Does that sound at least somewhat, awkwardly familiar? Don't worry, we're "content geniuses" and we basically did the same thing for years. On points 1 and 3, ContentFly is soon going to start building features like keyword research and content scheduling, but for now we'll leave those out.

What I want to talk about is outsourcing content. Why the hell is outsourcing content so damn hard?

It's hard enough that hundreds of businesses are trusting us to do it for them. Seriously, that's how bad it is! (My CMO Annika is shaking her head because she doesn't appreciate my self deprecating humour)

If you don't want to use ContentFly, here are some tips to make outsourcing blog posts not suck quite so much.

1) Lower your expectations. Look, Upwork is not an optimized marketplace and it never will be. I'm making a core assumption here that you don't want to spend months and hundreds of dollars finding a good writer - so if you're going the Upwork route, suck it up and accept what you get or you're in for a world of hurt.

2) Quantity over quality.

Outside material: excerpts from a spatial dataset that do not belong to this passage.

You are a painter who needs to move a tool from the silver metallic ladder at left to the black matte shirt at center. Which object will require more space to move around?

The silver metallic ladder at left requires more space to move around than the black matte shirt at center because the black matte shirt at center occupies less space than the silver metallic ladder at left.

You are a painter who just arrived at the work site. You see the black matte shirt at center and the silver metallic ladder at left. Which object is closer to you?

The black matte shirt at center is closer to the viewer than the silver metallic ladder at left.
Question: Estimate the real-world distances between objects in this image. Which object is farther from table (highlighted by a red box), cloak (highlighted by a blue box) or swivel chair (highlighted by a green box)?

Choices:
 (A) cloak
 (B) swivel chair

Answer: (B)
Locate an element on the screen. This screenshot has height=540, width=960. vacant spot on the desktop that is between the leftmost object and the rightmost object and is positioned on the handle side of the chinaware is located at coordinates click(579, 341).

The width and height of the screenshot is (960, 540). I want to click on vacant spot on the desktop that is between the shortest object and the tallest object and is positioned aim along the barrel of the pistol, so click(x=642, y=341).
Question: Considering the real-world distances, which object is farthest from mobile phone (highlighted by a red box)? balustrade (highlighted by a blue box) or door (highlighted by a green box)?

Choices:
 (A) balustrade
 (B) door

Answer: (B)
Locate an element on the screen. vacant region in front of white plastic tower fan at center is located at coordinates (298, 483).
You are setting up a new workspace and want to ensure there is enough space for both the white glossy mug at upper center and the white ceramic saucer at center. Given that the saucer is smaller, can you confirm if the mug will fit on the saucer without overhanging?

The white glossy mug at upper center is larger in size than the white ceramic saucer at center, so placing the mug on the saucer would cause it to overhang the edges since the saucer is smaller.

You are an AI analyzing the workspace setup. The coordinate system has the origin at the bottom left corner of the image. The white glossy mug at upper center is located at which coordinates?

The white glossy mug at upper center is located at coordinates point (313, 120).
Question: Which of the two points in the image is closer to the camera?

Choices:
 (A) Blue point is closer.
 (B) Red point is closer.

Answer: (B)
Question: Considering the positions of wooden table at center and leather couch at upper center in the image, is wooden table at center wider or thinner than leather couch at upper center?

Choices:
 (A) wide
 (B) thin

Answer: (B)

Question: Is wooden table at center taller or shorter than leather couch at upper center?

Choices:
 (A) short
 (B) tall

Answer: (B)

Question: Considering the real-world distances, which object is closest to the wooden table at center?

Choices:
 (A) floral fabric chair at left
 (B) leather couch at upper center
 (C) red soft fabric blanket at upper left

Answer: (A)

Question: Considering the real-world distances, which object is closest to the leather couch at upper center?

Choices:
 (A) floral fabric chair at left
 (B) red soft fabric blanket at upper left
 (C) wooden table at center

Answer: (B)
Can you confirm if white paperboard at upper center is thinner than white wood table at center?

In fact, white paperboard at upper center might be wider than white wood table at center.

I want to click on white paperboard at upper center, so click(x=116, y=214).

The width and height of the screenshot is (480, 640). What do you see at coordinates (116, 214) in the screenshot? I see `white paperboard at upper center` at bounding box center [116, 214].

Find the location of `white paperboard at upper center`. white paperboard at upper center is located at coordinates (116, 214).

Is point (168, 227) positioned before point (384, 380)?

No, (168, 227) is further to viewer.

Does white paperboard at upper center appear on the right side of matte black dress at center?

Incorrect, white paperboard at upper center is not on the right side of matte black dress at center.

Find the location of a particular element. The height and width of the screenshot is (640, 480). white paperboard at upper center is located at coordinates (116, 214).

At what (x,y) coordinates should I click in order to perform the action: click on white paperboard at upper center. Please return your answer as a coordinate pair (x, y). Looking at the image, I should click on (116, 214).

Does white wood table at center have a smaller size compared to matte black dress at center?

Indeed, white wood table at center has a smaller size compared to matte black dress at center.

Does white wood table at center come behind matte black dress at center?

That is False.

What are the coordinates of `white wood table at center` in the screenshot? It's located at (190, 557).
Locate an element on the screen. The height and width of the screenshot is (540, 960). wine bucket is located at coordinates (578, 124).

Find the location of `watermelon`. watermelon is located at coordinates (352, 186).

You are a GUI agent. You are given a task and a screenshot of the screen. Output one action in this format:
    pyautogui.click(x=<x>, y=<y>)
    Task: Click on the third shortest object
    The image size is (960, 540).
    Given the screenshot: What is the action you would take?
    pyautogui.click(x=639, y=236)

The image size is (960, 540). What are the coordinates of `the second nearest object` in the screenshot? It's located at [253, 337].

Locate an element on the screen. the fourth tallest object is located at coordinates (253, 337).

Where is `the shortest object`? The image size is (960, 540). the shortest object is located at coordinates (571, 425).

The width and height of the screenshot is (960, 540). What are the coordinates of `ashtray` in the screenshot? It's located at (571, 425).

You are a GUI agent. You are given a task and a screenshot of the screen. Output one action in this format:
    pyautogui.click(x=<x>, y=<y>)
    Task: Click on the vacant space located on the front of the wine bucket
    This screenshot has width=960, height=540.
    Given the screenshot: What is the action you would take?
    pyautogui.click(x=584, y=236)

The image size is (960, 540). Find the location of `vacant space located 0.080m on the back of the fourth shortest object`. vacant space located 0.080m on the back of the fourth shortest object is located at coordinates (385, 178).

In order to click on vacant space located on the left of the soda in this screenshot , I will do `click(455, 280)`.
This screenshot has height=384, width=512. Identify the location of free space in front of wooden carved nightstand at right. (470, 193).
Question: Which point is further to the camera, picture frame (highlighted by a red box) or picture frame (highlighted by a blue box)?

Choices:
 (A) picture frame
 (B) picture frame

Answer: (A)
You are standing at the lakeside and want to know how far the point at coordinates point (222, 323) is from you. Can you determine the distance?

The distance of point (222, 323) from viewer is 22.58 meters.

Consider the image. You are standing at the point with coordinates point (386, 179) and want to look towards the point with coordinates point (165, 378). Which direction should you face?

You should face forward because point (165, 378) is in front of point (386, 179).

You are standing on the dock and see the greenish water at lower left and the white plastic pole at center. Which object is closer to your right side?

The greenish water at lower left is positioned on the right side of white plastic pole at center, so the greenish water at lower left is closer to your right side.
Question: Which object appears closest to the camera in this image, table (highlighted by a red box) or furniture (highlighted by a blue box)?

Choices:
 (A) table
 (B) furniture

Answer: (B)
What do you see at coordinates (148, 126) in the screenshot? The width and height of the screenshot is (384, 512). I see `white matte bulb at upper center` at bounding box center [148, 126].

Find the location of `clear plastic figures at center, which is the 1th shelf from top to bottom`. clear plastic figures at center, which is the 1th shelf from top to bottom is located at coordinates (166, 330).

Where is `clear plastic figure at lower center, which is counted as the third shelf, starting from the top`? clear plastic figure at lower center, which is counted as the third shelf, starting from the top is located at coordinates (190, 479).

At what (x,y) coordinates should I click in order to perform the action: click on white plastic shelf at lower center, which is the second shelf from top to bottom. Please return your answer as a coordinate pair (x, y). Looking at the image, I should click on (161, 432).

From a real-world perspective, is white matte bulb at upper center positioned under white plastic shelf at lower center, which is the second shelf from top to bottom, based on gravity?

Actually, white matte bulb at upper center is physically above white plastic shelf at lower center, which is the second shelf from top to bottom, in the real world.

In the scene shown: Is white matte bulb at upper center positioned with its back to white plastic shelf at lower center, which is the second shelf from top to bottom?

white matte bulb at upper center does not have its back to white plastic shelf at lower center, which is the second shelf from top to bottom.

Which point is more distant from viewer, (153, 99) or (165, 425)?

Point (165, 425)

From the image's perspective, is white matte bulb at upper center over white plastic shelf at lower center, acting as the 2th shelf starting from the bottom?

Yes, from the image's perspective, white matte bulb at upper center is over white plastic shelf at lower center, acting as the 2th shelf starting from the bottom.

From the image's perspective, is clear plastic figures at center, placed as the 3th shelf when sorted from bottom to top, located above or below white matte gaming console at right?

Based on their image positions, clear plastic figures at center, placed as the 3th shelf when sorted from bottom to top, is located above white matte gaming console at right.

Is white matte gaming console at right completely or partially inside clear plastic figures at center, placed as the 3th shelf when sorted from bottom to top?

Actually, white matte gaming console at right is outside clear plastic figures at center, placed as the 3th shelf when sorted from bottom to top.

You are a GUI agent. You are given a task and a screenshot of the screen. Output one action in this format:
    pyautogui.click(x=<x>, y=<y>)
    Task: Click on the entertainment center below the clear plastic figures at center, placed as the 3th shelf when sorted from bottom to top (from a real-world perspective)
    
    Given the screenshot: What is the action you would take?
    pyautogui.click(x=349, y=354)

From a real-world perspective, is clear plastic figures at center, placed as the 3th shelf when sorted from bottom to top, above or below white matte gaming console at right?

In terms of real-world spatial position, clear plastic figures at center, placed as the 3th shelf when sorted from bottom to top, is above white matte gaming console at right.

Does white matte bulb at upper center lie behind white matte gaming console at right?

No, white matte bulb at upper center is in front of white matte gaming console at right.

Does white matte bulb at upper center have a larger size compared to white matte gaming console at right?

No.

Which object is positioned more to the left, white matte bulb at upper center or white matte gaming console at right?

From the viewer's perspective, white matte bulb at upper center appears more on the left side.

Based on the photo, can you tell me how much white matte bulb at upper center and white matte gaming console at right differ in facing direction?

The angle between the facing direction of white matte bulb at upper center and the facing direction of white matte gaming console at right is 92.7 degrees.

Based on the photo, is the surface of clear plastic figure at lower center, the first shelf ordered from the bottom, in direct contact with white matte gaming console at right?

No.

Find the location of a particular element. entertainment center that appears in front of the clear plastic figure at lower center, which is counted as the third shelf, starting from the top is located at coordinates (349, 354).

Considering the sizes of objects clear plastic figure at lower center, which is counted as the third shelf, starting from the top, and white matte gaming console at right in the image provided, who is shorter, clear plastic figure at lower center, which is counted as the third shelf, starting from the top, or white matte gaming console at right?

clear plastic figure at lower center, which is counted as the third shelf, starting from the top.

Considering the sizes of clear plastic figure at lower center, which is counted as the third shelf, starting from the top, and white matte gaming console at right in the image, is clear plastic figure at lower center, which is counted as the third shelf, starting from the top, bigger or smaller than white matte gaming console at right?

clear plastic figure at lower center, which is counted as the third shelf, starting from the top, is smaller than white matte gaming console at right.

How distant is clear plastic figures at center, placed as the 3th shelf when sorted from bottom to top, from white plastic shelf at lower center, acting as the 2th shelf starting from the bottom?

If you can't control for quality, your best bet is to control for quantity. You need to blog every day - there are 10 quantillion blogs going out every day (source), so how the heck do you expect to stand out and rank if you're putting out one crappy article a month? Don't half ass it, full ass it and unload a barrel of awful writing every day. The internet demands it.

3) Pray. Alright, I know it sounds like I'm just taking the piss (I have literally never used that phrase before) out of our biggest competitor.... and, well, I am. But this is literally something one of our customers told us - they used to go on Upwork and pray that the writer figures it out over time.

Yes, this is where we're at in the professional gig economy. We thought the internet would make things ridiculously simple - you want a plumber? Here's a plumber. You want a great writer? Here's a great writer.

Instead of creating a dynamic platform for anyone to get what they want, we've taken the yellowbooks and somehow built billion dollar businesses out of it. That doesn't make sense! Why, in [insert year here] are we only able to crack the demand aggregation code for cars?

Anyway, that's what we're trying to do at ContentFly - we're still a long way away from nailing it for everyone, but we can confidently say that we've nailed it for most people.

So, let's switch gears a bit - if you decide to finally suck it up and try a proper blog post outsourcing service like ContentFly (or one of our less attractive competitors), how do you ensure you get success from the get go?

1) Know what you want. Keywords, tone, sample articles. Spend a day doing your research and come prepared.

2) Find your optimal. We blog once a day. Some of our customers blog 2 or 3 times a week. Others, 2 or 3 times a day. MINIMUM you should be blogging once a week. Find your optimal.

3) TRACK. The worst thing you can do is not have analytics set up to know how your posts are performing. Track end to end, so when you publish you can immediately see what's working, where you're ranking, and where you need to improve.

It's finally possible now to outsource your blog posts, and if you're not doing it you're falling behind the competition. Ensure you come prepare, pick the right vendor (*cough*) and fire the missiles.